Aim of the task — Please copy every one of the records below word for word, leaving nothing out and changing nothing.

Material for this task —

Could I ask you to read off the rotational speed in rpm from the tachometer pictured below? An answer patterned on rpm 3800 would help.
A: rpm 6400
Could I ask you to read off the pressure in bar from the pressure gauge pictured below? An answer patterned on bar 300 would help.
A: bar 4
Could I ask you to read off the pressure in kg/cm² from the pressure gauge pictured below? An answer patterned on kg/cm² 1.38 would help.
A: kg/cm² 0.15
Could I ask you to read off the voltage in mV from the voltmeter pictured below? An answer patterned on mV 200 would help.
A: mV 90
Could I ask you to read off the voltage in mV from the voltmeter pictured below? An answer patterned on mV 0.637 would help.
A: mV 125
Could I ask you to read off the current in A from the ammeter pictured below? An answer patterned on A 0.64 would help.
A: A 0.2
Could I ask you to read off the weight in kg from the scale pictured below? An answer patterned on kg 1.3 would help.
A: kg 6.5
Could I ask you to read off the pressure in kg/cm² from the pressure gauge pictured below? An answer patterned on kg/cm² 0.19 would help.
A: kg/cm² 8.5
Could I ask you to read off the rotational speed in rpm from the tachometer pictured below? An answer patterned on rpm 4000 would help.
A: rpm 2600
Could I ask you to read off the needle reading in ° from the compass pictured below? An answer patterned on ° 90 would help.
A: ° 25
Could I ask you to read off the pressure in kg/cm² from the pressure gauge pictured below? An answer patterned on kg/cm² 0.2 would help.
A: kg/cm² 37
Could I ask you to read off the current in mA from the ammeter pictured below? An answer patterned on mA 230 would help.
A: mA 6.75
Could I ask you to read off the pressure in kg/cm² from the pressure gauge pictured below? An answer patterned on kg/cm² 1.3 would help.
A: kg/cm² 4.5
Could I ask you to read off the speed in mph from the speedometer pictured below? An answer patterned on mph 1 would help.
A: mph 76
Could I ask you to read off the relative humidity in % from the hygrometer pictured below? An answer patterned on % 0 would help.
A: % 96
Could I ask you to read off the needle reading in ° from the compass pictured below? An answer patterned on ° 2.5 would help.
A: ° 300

Answer to this task —
Could I ask you to read off the rotational speed in rpm from the tachometer pictured below? An answer patterned on rpm 3800 would help.
A: rpm 6400
Could I ask you to read off the pressure in bar from the pressure gauge pictured below? An answer patterned on bar 300 would help.
A: bar 4
Could I ask you to read off the pressure in kg/cm² from the pressure gauge pictured below? An answer patterned on kg/cm² 1.38 would help.
A: kg/cm² 0.15
Could I ask you to read off the voltage in mV from the voltmeter pictured below? An answer patterned on mV 200 would help.
A: mV 90
Could I ask you to read off the voltage in mV from the voltmeter pictured below? An answer patterned on mV 0.637 would help.
A: mV 125
Could I ask you to read off the current in A from the ammeter pictured below? An answer patterned on A 0.64 would help.
A: A 0.2
Could I ask you to read off the weight in kg from the scale pictured below? An answer patterned on kg 1.3 would help.
A: kg 6.5
Could I ask you to read off the pressure in kg/cm² from the pressure gauge pictured below? An answer patterned on kg/cm² 0.19 would help.
A: kg/cm² 8.5
Could I ask you to read off the rotational speed in rpm from the tachometer pictured below? An answer patterned on rpm 4000 would help.
A: rpm 2600
Could I ask you to read off the needle reading in ° from the compass pictured below? An answer patterned on ° 90 would help.
A: ° 25
Could I ask you to read off the pressure in kg/cm² from the pressure gauge pictured below? An answer patterned on kg/cm² 0.2 would help.
A: kg/cm² 37
Could I ask you to read off the current in mA from the ammeter pictured below? An answer patterned on mA 230 would help.
A: mA 6.75
Could I ask you to read off the pressure in kg/cm² from the pressure gauge pictured below? An answer patterned on kg/cm² 1.3 would help.
A: kg/cm² 4.5
Could I ask you to read off the speed in mph from the speedometer pictured below? An answer patterned on mph 1 would help.
A: mph 76
Could I ask you to read off the relative humidity in % from the hygrometer pictured below? An answer patterned on % 0 would help.
A: % 96
Could I ask you to read off the needle reading in ° from the compass pictured below? An answer patterned on ° 2.5 would help.
A: ° 300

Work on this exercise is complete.